Cen Yunchi, Zhang Qifan, Liang Xiaohui
School of Computer Science and Engineering, Beihang University, Beijing 100191, China.
Entropy (Basel). 2023 Sep 17;25(9):1348. doi: 10.3390/e25091348.
Realistic fluid models play an important role in computer graphics applications. However, efficiently reconstructing volumetric fluid flows from monocular videos remains challenging. In this work, we present a novel approach for reconstructing 3D flows from monocular inputs through a physics-based differentiable renderer coupled with joint density and velocity estimation. Our primary contributions include the proposed efficient differentiable rendering framework and improved coupled density and velocity estimation strategy. Rather than relying on automatic differentiation, we derive the differential form of the radiance transfer equation under single scattering. This allows the direct computation of the radiance gradient with respect to density, yielding higher efficiency compared to prior works. To improve temporal coherence in the reconstructed flows, subsequent fluid densities are estimated via a coupled strategy that enables smooth and realistic fluid motions suitable for applications that require high efficiency. Experiments on synthetic and real-world data demonstrated our method's capacity to reconstruct plausible volumetric flows with smooth dynamics efficiently. Comparisons to prior work on fluid motion reconstruction from monocular video revealed over 50-170x speedups across multiple resolutions.
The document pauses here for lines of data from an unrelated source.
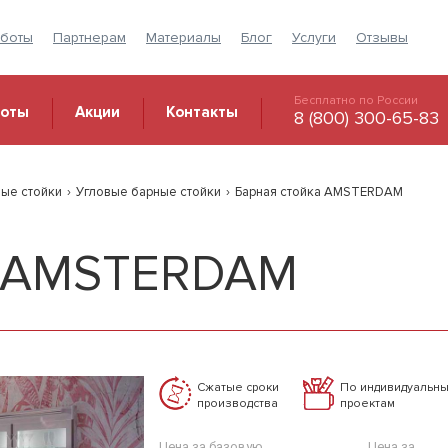
аботы
Партнерам
Материалы
Блог
Услуги
Отзывы
Бесплатно по России
боты
Акции
Контакты
8 (800) 300-65-83
ные стойки
›
Угловые барные стойки
›
Барная стойка AMSTERDAM
а AMSTERDAM
Сжатые сроки
По индивидуальн
производства
проектам
Цена за базовую
Цена за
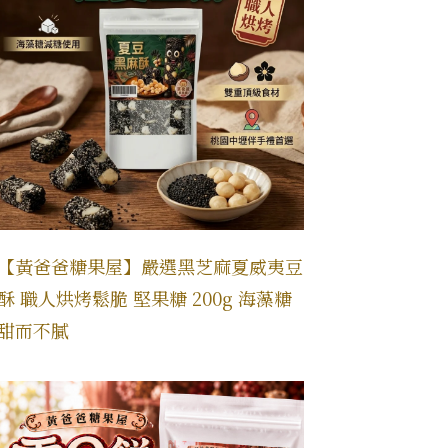
【黃爸爸糖果屋】嚴選黑芝麻夏威夷豆
酥 職人烘烤鬆脆 堅果糖 200g 海藻糖
甜而不膩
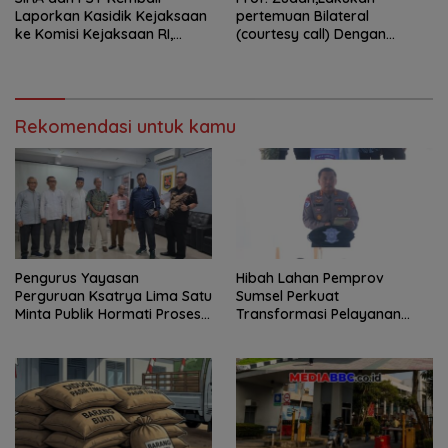
Laporkan Kasidik Kejaksaan
pertemuan Bilateral
ke Komisi Kejaksaan RI,
(courtesy call) Dengan
Soroti Dugaan
Deputy Prime Minister
Ketidakterbukaan
Kerajaan Kamboja,BKN
Penanganan Kasus Irigasi Air
Siapkan Indonesia Jadi Pusat
Lemutu
Kolaborasi ASN ASEAN
Rekomendasi untuk kamu
Pengurus Yayasan
Hibah Lahan Pemprov
Perguruan Ksatrya Lima Satu
Sumsel Perkuat
Minta Publik Hormati Proses
Transformasi Pelayanan
Hukum Sengketa
BPKB Polda Sumsel
Kepengurusan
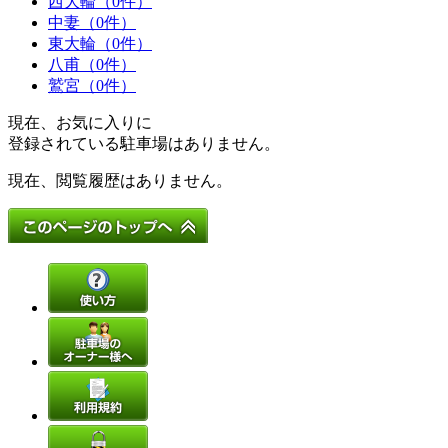
西大輪（0件）
中妻（0件）
東大輪（0件）
八甫（0件）
鷲宮（0件）
現在、お気に入りに
登録されている駐車場はありません。
現在、閲覧履歴はありません。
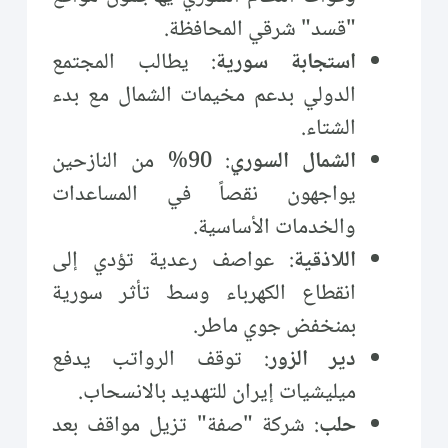
"قسد" شرقي المحافظة.
استجابة سورية
: يطالب المجتمع
الدولي بدعم مخيمات الشمال مع بدء
الشتاء.
الشمال السوري
: 90% من النازحين
يواجهون نقصاً في المساعدات
والخدمات الأساسية.
اللاذقية
: عواصف رعدية تؤدي إلى
انقطاع الكهرباء وسط تأثر سورية
بمنخفض جوي ماطر.
دير الزور
: توقف الرواتب يدفع
ميليشيات إيران للتهديد بالانسحاب.
حلب
: شركة "صفة" تزيل مواقف بعد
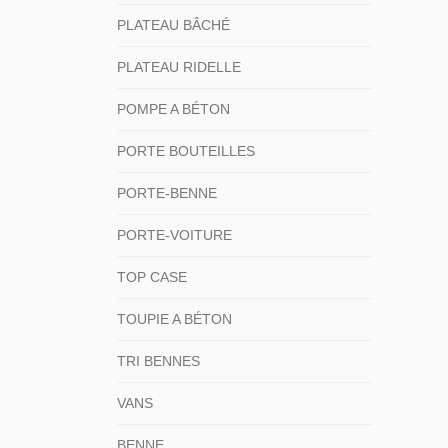
PLATEAU BÂCHÉ
PLATEAU RIDELLE
POMPE A BÉTON
PORTE BOUTEILLES
PORTE-BENNE
PORTE-VOITURE
TOP CASE
TOUPIE A BÉTON
TRI BENNES
VANS
BENNE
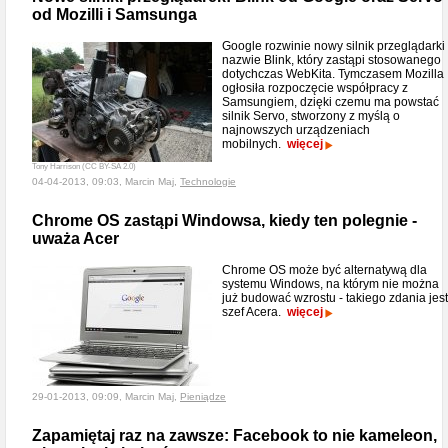
od Mozilli i Samsunga
Google rozwinie nowy silnik przeglądarki
nazwie Blink, który zastąpi stosowanego
dotychczas WebKita. Tymczasem Mozilla
ogłosiła rozpoczęcie współpracy z
Samsungiem, dzięki czemu ma powstać
silnik Servo, stworzony z myślą o
najnowszych urządzeniach
mobilnych.
więcej
Tony Harrison (CC BY-SA 2.0)
04-04-2013, 09:03, Marcin Maj,
Technologie
Chrome OS zastąpi Windowsa, kiedy ten polegnie -
uważa Acer
Chrome OS może być alternatywą dla
systemu Windows, na którym nie można
już budować wzrostu - takiego zdania jest
szef Acera.
więcej
29-01-2013, 09:09, Marcin Maj,
Pieniądze
Zapamiętaj raz na zawsze: Facebook to nie kameleon,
逼真的流体模型在计算机图形学应用中发挥着重要作用。然而,从单目视频中高效地重建体积流体流动仍然具有挑战性。在这项工作中,我们提出了一种新颖的方法,通过基于物理的可微渲染器结合联合密度和速度估计,从单目输入中重建三维流动。我们的主要贡献包括提出的高效可微渲染框架和改进的联合密度和速度估计策略。我们不是依赖自动微分,而是推导了单散射下辐射传输方程的微分形式。这使得能够直接计算相对于密度的辐射梯度,与先前的工作相比效率更高。为了提高重建流动中的时间连贯性,后续的流体密度通过一种耦合策略进行估计,该策略能够实现适合于需要高效率的应用的平滑且逼真的流体运动。在合成数据和真实世界数据上的实验证明了我们的方法能够有效地重建具有平滑动力学的合理体积流动。与先前从单目视频进行流体运动重建的工作相比,在多个分辨率下加速了50 - 170倍以上。